Через два дня, согласно инструкции, прикатили в Волчиху и мы — репатрианты, расквартированные в Солоновке. Пыльная площадь перед зданием райсовета, неизбежные козы на веревке и кружок мальчишек, увлеченных какой-то игрой, В центре кружка один из них, согнув в колене ногу, лихо подкидывал в воздух какой-то маленький предмет и весело считал: «Сто шесть, сто семь, сто восемь…» Я подошла поближе. Господи! Да это же зоска! Как я могла забыть? Сколько часов провела я в нашем иркутском дворе, также лихо подкидывая ногой кусочек меха — лучше всего медвежьего — с подшитой (а, может, подклеенной) к нему свинчаткой. «Сто двадцать один, сто двадцать два…» Мальчишка вдруг потерял равновесие, неуклюже запрыгал, зоска упала на землю, остальные заскакали, закричали, а затем дружно запели:
Берия, Берия вышел из доверия,
И товарищ Маленков надавал ему пинков…
Я застыла на месте, может, я ослышалась. Но нет, они снова завели: «Берия, Берия вышел из доверия…

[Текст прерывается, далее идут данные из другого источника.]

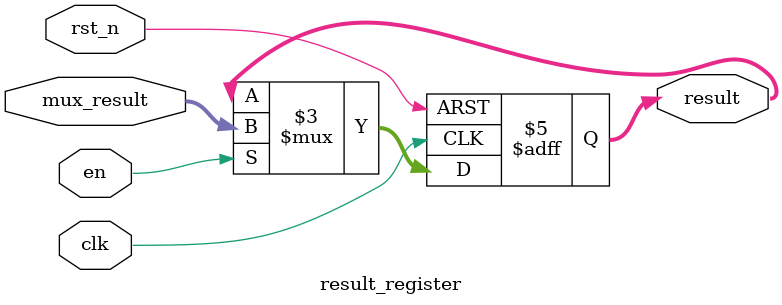
<source format=sv>
module sync_mux_with_reset(
    input clk, rst_n,
    input [31:0] data_a, data_b,
    input sel, en,
    output [31:0] result
);
    wire [31:0] mux_result;

    // Instantiate the multiplexer submodule
    mux mux_inst (
        .clk(clk),
        .rst_n(rst_n),
        .data_a(data_a),
        .data_b(data_b),
        .sel(sel),
        .en(en),
        .result(mux_result)
    );

    // Register to hold the result with reset functionality
    result_register result_reg (
        .clk(clk),
        .rst_n(rst_n),
        .en(en),
        .mux_result(mux_result),
        .result(result)
    );
endmodule

// Submodule for the multiplexer
module mux(
    input clk, rst_n,
    input [31:0] data_a, data_b,
    input sel, en,
    output reg [31:0] result
);
    always @(posedge clk or negedge rst_n) begin
        if (!rst_n) begin
            result <= 32'h0;
        end else if (en) begin
            if (sel) begin
                result <= data_b;
            end else begin
                result <= data_a;
            end
        end
    end
endmodule

// Submodule for the result register
module result_register(
    input clk, rst_n,
    input en,
    input [31:0] mux_result,
    output reg [31:0] result
);
    always @(posedge clk or negedge rst_n) begin
        if (!rst_n) begin
            result <= 32'h0;
        end else if (en) begin
            result <= mux_result;
        end
    end
endmodule
</source>
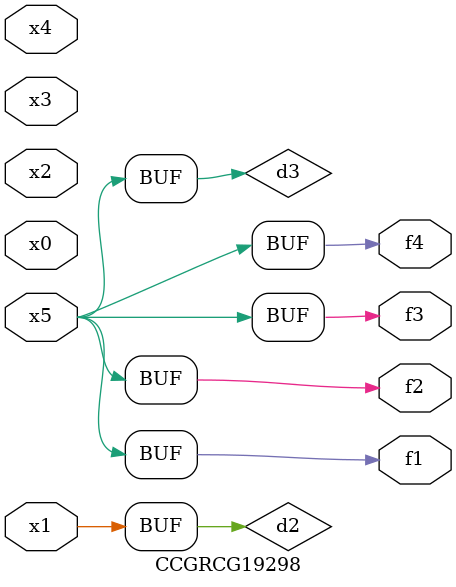
<source format=v>
module CCGRCG19298(
	input x0, x1, x2, x3, x4, x5,
	output f1, f2, f3, f4
);

	wire d1, d2, d3;

	not (d1, x5);
	or (d2, x1);
	xnor (d3, d1);
	assign f1 = d3;
	assign f2 = d3;
	assign f3 = d3;
	assign f4 = d3;
endmodule

</source>
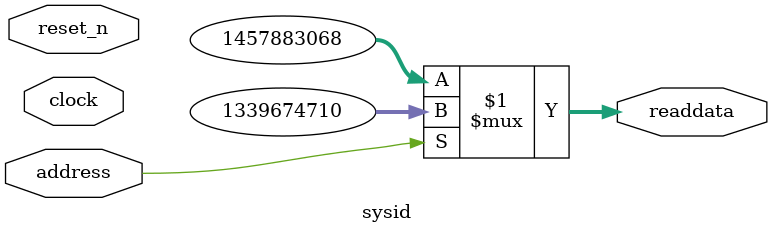
<source format=v>

`timescale 1ns / 1ps
// synthesis translate_on

// turn off superfluous verilog processor warnings 
// altera message_level Level1 
// altera message_off 10034 10035 10036 10037 10230 10240 10030 

module sysid (
               // inputs:
                address,
                clock,
                reset_n,

               // outputs:
                readdata
             )
;

  output  [ 31: 0] readdata;
  input            address;
  input            clock;
  input            reset_n;

  wire    [ 31: 0] readdata;
  //control_slave, which is an e_avalon_slave
  assign readdata = address ? 1339674710 : 1457883068;

endmodule


</source>
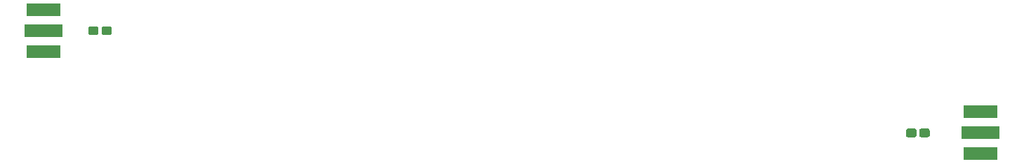
<source format=gbr>
G04 #@! TF.GenerationSoftware,KiCad,Pcbnew,5.1.2-f72e74a~84~ubuntu18.04.1*
G04 #@! TF.CreationDate,2019-11-26T15:09:58+01:00*
G04 #@! TF.ProjectId,FR4_proto2,4652345f-7072-46f7-946f-322e6b696361,rev?*
G04 #@! TF.SameCoordinates,Original*
G04 #@! TF.FileFunction,Paste,Top*
G04 #@! TF.FilePolarity,Positive*
%FSLAX46Y46*%
G04 Gerber Fmt 4.6, Leading zero omitted, Abs format (unit mm)*
G04 Created by KiCad (PCBNEW 5.1.2-f72e74a~84~ubuntu18.04.1) date 2019-11-26 15:09:58*
%MOMM*%
%LPD*%
G04 APERTURE LIST*
%ADD10C,0.100000*%
%ADD11C,1.050000*%
%ADD12R,4.060000X1.520000*%
%ADD13R,4.600000X1.520000*%
G04 APERTURE END LIST*
D10*
G36*
X176199505Y-94426204D02*
G01*
X176223773Y-94429804D01*
X176247572Y-94435765D01*
X176270671Y-94444030D01*
X176292850Y-94454520D01*
X176313893Y-94467132D01*
X176333599Y-94481747D01*
X176351777Y-94498223D01*
X176368253Y-94516401D01*
X176382868Y-94536107D01*
X176395480Y-94557150D01*
X176405970Y-94579329D01*
X176414235Y-94602428D01*
X176420196Y-94626227D01*
X176423796Y-94650495D01*
X176425000Y-94674999D01*
X176425000Y-95225001D01*
X176423796Y-95249505D01*
X176420196Y-95273773D01*
X176414235Y-95297572D01*
X176405970Y-95320671D01*
X176395480Y-95342850D01*
X176382868Y-95363893D01*
X176368253Y-95383599D01*
X176351777Y-95401777D01*
X176333599Y-95418253D01*
X176313893Y-95432868D01*
X176292850Y-95445480D01*
X176270671Y-95455970D01*
X176247572Y-95464235D01*
X176223773Y-95470196D01*
X176199505Y-95473796D01*
X176175001Y-95475000D01*
X175424999Y-95475000D01*
X175400495Y-95473796D01*
X175376227Y-95470196D01*
X175352428Y-95464235D01*
X175329329Y-95455970D01*
X175307150Y-95445480D01*
X175286107Y-95432868D01*
X175266401Y-95418253D01*
X175248223Y-95401777D01*
X175231747Y-95383599D01*
X175217132Y-95363893D01*
X175204520Y-95342850D01*
X175194030Y-95320671D01*
X175185765Y-95297572D01*
X175179804Y-95273773D01*
X175176204Y-95249505D01*
X175175000Y-95225001D01*
X175175000Y-94674999D01*
X175176204Y-94650495D01*
X175179804Y-94626227D01*
X175185765Y-94602428D01*
X175194030Y-94579329D01*
X175204520Y-94557150D01*
X175217132Y-94536107D01*
X175231747Y-94516401D01*
X175248223Y-94498223D01*
X175266401Y-94481747D01*
X175286107Y-94467132D01*
X175307150Y-94454520D01*
X175329329Y-94444030D01*
X175352428Y-94435765D01*
X175376227Y-94429804D01*
X175400495Y-94426204D01*
X175424999Y-94425000D01*
X176175001Y-94425000D01*
X176199505Y-94426204D01*
X176199505Y-94426204D01*
G37*
D11*
X175800000Y-94950000D03*
D10*
G36*
X177799505Y-94426204D02*
G01*
X177823773Y-94429804D01*
X177847572Y-94435765D01*
X177870671Y-94444030D01*
X177892850Y-94454520D01*
X177913893Y-94467132D01*
X177933599Y-94481747D01*
X177951777Y-94498223D01*
X177968253Y-94516401D01*
X177982868Y-94536107D01*
X177995480Y-94557150D01*
X178005970Y-94579329D01*
X178014235Y-94602428D01*
X178020196Y-94626227D01*
X178023796Y-94650495D01*
X178025000Y-94674999D01*
X178025000Y-95225001D01*
X178023796Y-95249505D01*
X178020196Y-95273773D01*
X178014235Y-95297572D01*
X178005970Y-95320671D01*
X177995480Y-95342850D01*
X177982868Y-95363893D01*
X177968253Y-95383599D01*
X177951777Y-95401777D01*
X177933599Y-95418253D01*
X177913893Y-95432868D01*
X177892850Y-95445480D01*
X177870671Y-95455970D01*
X177847572Y-95464235D01*
X177823773Y-95470196D01*
X177799505Y-95473796D01*
X177775001Y-95475000D01*
X177024999Y-95475000D01*
X177000495Y-95473796D01*
X176976227Y-95470196D01*
X176952428Y-95464235D01*
X176929329Y-95455970D01*
X176907150Y-95445480D01*
X176886107Y-95432868D01*
X176866401Y-95418253D01*
X176848223Y-95401777D01*
X176831747Y-95383599D01*
X176817132Y-95363893D01*
X176804520Y-95342850D01*
X176794030Y-95320671D01*
X176785765Y-95297572D01*
X176779804Y-95273773D01*
X176776204Y-95249505D01*
X176775000Y-95225001D01*
X176775000Y-94674999D01*
X176776204Y-94650495D01*
X176779804Y-94626227D01*
X176785765Y-94602428D01*
X176794030Y-94579329D01*
X176804520Y-94557150D01*
X176817132Y-94536107D01*
X176831747Y-94516401D01*
X176848223Y-94498223D01*
X176866401Y-94481747D01*
X176886107Y-94467132D01*
X176907150Y-94454520D01*
X176929329Y-94444030D01*
X176952428Y-94435765D01*
X176976227Y-94429804D01*
X177000495Y-94426204D01*
X177024999Y-94425000D01*
X177775001Y-94425000D01*
X177799505Y-94426204D01*
X177799505Y-94426204D01*
G37*
D11*
X177400000Y-94950000D03*
D10*
G36*
X77539505Y-82026204D02*
G01*
X77563773Y-82029804D01*
X77587572Y-82035765D01*
X77610671Y-82044030D01*
X77632850Y-82054520D01*
X77653893Y-82067132D01*
X77673599Y-82081747D01*
X77691777Y-82098223D01*
X77708253Y-82116401D01*
X77722868Y-82136107D01*
X77735480Y-82157150D01*
X77745970Y-82179329D01*
X77754235Y-82202428D01*
X77760196Y-82226227D01*
X77763796Y-82250495D01*
X77765000Y-82274999D01*
X77765000Y-82825001D01*
X77763796Y-82849505D01*
X77760196Y-82873773D01*
X77754235Y-82897572D01*
X77745970Y-82920671D01*
X77735480Y-82942850D01*
X77722868Y-82963893D01*
X77708253Y-82983599D01*
X77691777Y-83001777D01*
X77673599Y-83018253D01*
X77653893Y-83032868D01*
X77632850Y-83045480D01*
X77610671Y-83055970D01*
X77587572Y-83064235D01*
X77563773Y-83070196D01*
X77539505Y-83073796D01*
X77515001Y-83075000D01*
X76764999Y-83075000D01*
X76740495Y-83073796D01*
X76716227Y-83070196D01*
X76692428Y-83064235D01*
X76669329Y-83055970D01*
X76647150Y-83045480D01*
X76626107Y-83032868D01*
X76606401Y-83018253D01*
X76588223Y-83001777D01*
X76571747Y-82983599D01*
X76557132Y-82963893D01*
X76544520Y-82942850D01*
X76534030Y-82920671D01*
X76525765Y-82897572D01*
X76519804Y-82873773D01*
X76516204Y-82849505D01*
X76515000Y-82825001D01*
X76515000Y-82274999D01*
X76516204Y-82250495D01*
X76519804Y-82226227D01*
X76525765Y-82202428D01*
X76534030Y-82179329D01*
X76544520Y-82157150D01*
X76557132Y-82136107D01*
X76571747Y-82116401D01*
X76588223Y-82098223D01*
X76606401Y-82081747D01*
X76626107Y-82067132D01*
X76647150Y-82054520D01*
X76669329Y-82044030D01*
X76692428Y-82035765D01*
X76716227Y-82029804D01*
X76740495Y-82026204D01*
X76764999Y-82025000D01*
X77515001Y-82025000D01*
X77539505Y-82026204D01*
X77539505Y-82026204D01*
G37*
D11*
X77140000Y-82550000D03*
D10*
G36*
X79139505Y-82026204D02*
G01*
X79163773Y-82029804D01*
X79187572Y-82035765D01*
X79210671Y-82044030D01*
X79232850Y-82054520D01*
X79253893Y-82067132D01*
X79273599Y-82081747D01*
X79291777Y-82098223D01*
X79308253Y-82116401D01*
X79322868Y-82136107D01*
X79335480Y-82157150D01*
X79345970Y-82179329D01*
X79354235Y-82202428D01*
X79360196Y-82226227D01*
X79363796Y-82250495D01*
X79365000Y-82274999D01*
X79365000Y-82825001D01*
X79363796Y-82849505D01*
X79360196Y-82873773D01*
X79354235Y-82897572D01*
X79345970Y-82920671D01*
X79335480Y-82942850D01*
X79322868Y-82963893D01*
X79308253Y-82983599D01*
X79291777Y-83001777D01*
X79273599Y-83018253D01*
X79253893Y-83032868D01*
X79232850Y-83045480D01*
X79210671Y-83055970D01*
X79187572Y-83064235D01*
X79163773Y-83070196D01*
X79139505Y-83073796D01*
X79115001Y-83075000D01*
X78364999Y-83075000D01*
X78340495Y-83073796D01*
X78316227Y-83070196D01*
X78292428Y-83064235D01*
X78269329Y-83055970D01*
X78247150Y-83045480D01*
X78226107Y-83032868D01*
X78206401Y-83018253D01*
X78188223Y-83001777D01*
X78171747Y-82983599D01*
X78157132Y-82963893D01*
X78144520Y-82942850D01*
X78134030Y-82920671D01*
X78125765Y-82897572D01*
X78119804Y-82873773D01*
X78116204Y-82849505D01*
X78115000Y-82825001D01*
X78115000Y-82274999D01*
X78116204Y-82250495D01*
X78119804Y-82226227D01*
X78125765Y-82202428D01*
X78134030Y-82179329D01*
X78144520Y-82157150D01*
X78157132Y-82136107D01*
X78171747Y-82116401D01*
X78188223Y-82098223D01*
X78206401Y-82081747D01*
X78226107Y-82067132D01*
X78247150Y-82054520D01*
X78269329Y-82044030D01*
X78292428Y-82035765D01*
X78316227Y-82029804D01*
X78340495Y-82026204D01*
X78364999Y-82025000D01*
X79115001Y-82025000D01*
X79139505Y-82026204D01*
X79139505Y-82026204D01*
G37*
D11*
X78740000Y-82550000D03*
D12*
X184150000Y-97490000D03*
X184150000Y-92410000D03*
D13*
X184150000Y-94950000D03*
D12*
X71120000Y-80010000D03*
X71120000Y-85090000D03*
D13*
X71120000Y-82550000D03*
M02*

</source>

А как же я? Как же все мы — редакционный штат советской газеты «Новое слово» в Тяньцзине? Нас тогда вызвали в редакцию поздно вечером. Рядом с редактором газеты стояли вице-консул и первый секретарь консульства. У всех у них были суровые торжественные лица и, как мне показалось, встревоженные. Поведав нам о разоблачении гнусного врага народа (событие это горячо обсуждалось в городе уже со вчерашнего вечера), вице-консул сказал, что нам доверено принять участие в мероприятии государственной важности и чрезвычайной секретности. Память об этом подонке, — вице-консул употребил и более сильные выражения, — должна быть стерта, его имя вычеркнуто из истории. Лаврентия Берия не было, понятно вам? Не было! Поэтому мы, те кому оказано доверие, должны будем просмотреть все подшивки и архивы нашей газеты, журналы, газеты, брошюры, поступавшие из Советского Союза и везде тушью тщательно вымарывать это паскудное имя и ею же замазывать паскудное лицо на фотографиях. В конце каждой проверенной страницы проверяющий должен поставить свою подпись. Вице-консул обвел нас тяжелым, угрожающим взглядом означавшим, что если мерзавцу Берии удастся прорваться через наши заслоны туши в будущее и напомнить о себе, ответственность за это — и со всеми вытекающими отсюда последствиями — ляжет на нерадивого вымарывателя. Итак, трое суток с короткими передышками на сон и еду (счастье еще, что газета существовала всего лишь несколько лет, и архив был не так уж велик) мы истребляли Берию.
Длинный стол, чернильницы с черной тушью, то и дело доливавшиеся служащим-китайцем, который с плохо скрываемым любопытством, наблюдал за нашей деятельностью и вокруг стола несколько доверенных лиц, с напряженным вниманием выискивавших коварного злодея. А он, знай себе, прятался — то в пионерских лагерях, то на заводском митинге, то, затесавшись в президиум среди соратников. Берия, Берия, Берия… Помню дикую усталость, режущую боль в глазах и не отпускающую тревогу — а вдруг пропустила, оставила его гулять по свету. Не оправдала доверия и отвечу за это «со всеми вытекающими отсюда последствиями». Газетные строчки наползают одна на другую, и в толчее букв растворяется недлинная фамилия, чтобы потом, когда газетный лист уже прочитан и подпись поставлена, выглянуть откуда-то и нагло заявить: «Да, Берия! Жил, убивал людей, губил их всеми доступными способами, а жить я все равно останусь. И ничего вы со мной не поделаете!»